The thing is, I am FINE with where she is. I am proud of her. I am overjoyed by her. And 99.9% of the time I will wonder if she will ever "emerge to the next stage", and I am not bothered by it.
Then the more selfish part of my brain of course jumped to-- "I've put in 5 hard years of parenting!!! I should have a 5 year old who can not only do the monkey bars by herself...but brag about it! It's only fair. I've put in the same amount of time that that kid's mom did."
Honestly, I hate myself just a little bit when my mind goes here. I know parenting isn't all about me...but I can be a very selfish person at times. And I am very disappointed in myself when my mind dwelling here then leads to disappointment.
Because that doesn't matter. My effort in parenting doesn't matter when it comes to justifying "deserved" outcomes. My effort in parenting isn't me doing my kids a GIANT FAVOR...it is me doing my job, plain and simple. And the fact that Addison is where she is after 5 hard years of parenting...it just IS. But more importantly...it is my good. All of my children...exactly as they are...are God's goodness to me as a mother.
I knew all of this in my heart. But for some reasons my eyes were on a mission of their own as they filled with tears.
The feeling that this monkey bars moment left me clung to me all weekend. Sunday I was taking a short nap when I heard her open her baby gate, go to the bathroom, put on a clean pull-up, and then come to Aaron's side of the bed. She scooted her little body under the covers, flung her blonde head onto his pillow, and then brought her smiling face inches away from mine.
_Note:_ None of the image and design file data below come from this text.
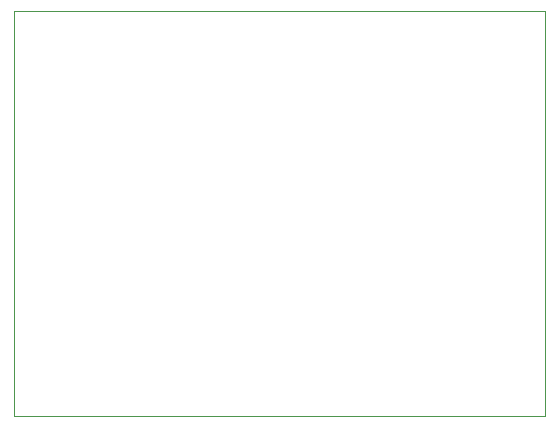
<source format=gbr>
%TF.GenerationSoftware,KiCad,Pcbnew,(5.1.10-1-10_14)*%
%TF.CreationDate,2021-10-02T01:03:44-04:00*%
%TF.ProjectId,microcode-eeprom,6d696372-6f63-46f6-9465-2d656570726f,rev?*%
%TF.SameCoordinates,Original*%
%TF.FileFunction,Profile,NP*%
%FSLAX46Y46*%
G04 Gerber Fmt 4.6, Leading zero omitted, Abs format (unit mm)*
G04 Created by KiCad (PCBNEW (5.1.10-1-10_14)) date 2021-10-02 01:03:44*
%MOMM*%
%LPD*%
G01*
G04 APERTURE LIST*
%TA.AperFunction,Profile*%
%ADD10C,0.050000*%
%TD*%
G04 APERTURE END LIST*
D10*
X97790000Y-116586000D02*
X98044000Y-116586000D01*
X97790000Y-116078000D02*
X97790000Y-116586000D01*
X142748000Y-116078000D02*
X142748000Y-116586000D01*
X97790000Y-82296000D02*
X98044000Y-82296000D01*
X142748000Y-82296000D02*
X142748000Y-82804000D01*
X97790000Y-82296000D02*
X97790000Y-82804000D01*
X97790000Y-114300000D02*
X97790000Y-116078000D01*
X142748000Y-114300000D02*
X142748000Y-116078000D01*
X97790000Y-82804000D02*
X97790000Y-84836000D01*
X142748000Y-82804000D02*
X142748000Y-84836000D01*
X142748000Y-82296000D02*
X120396000Y-82296000D01*
X142748000Y-114300000D02*
X142748000Y-84836000D01*
X98044000Y-116586000D02*
X142748000Y-116586000D01*
X97790000Y-84836000D02*
X97790000Y-114300000D01*
X120396000Y-82296000D02*
X98044000Y-82296000D01*
M02*

</source>
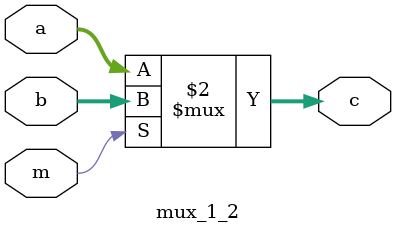
<source format=v>
`timescale 1ns / 1ps


module mux_1_2(
input [31:0] a,
input [31:0] b,
input m,
output [31:0] c
);

assign c=(m==1)?b:a;//1-2Â·Ñ¡ÔñÆ÷

endmodule
</source>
"Hi". She said, slightly breathless.
"Hi, sweetie. Did you have a nice nap?"
"Chocolate. Addison potty. Need chocolate."
I laughed. She giggled and then wiggled closer to me as if about to pat me down for the chocolate that I was clearly holding out on her.
I don't have any answers or magic fix-its. I don't know if perhaps I will get better at handling these playground-type incidents as she grows and these moments increase...or maybe it will just be that much harder. I don't know. I don't know how having an elementary-aged daughter with Down syndrome will be different than having a preschool-aged daughter with Down syndrome. I don't know if I will grow in my own selfishness along the way. I don't know what the next years hold...or how to help Addison through these moments of frustration.
But I do know that she got over it. So I did too.
She has been begging to go back to "Park. Park please." I think she wants to try again.
Something tells me she will conquer the monkey bars soon....and then demand a reward of chocolate.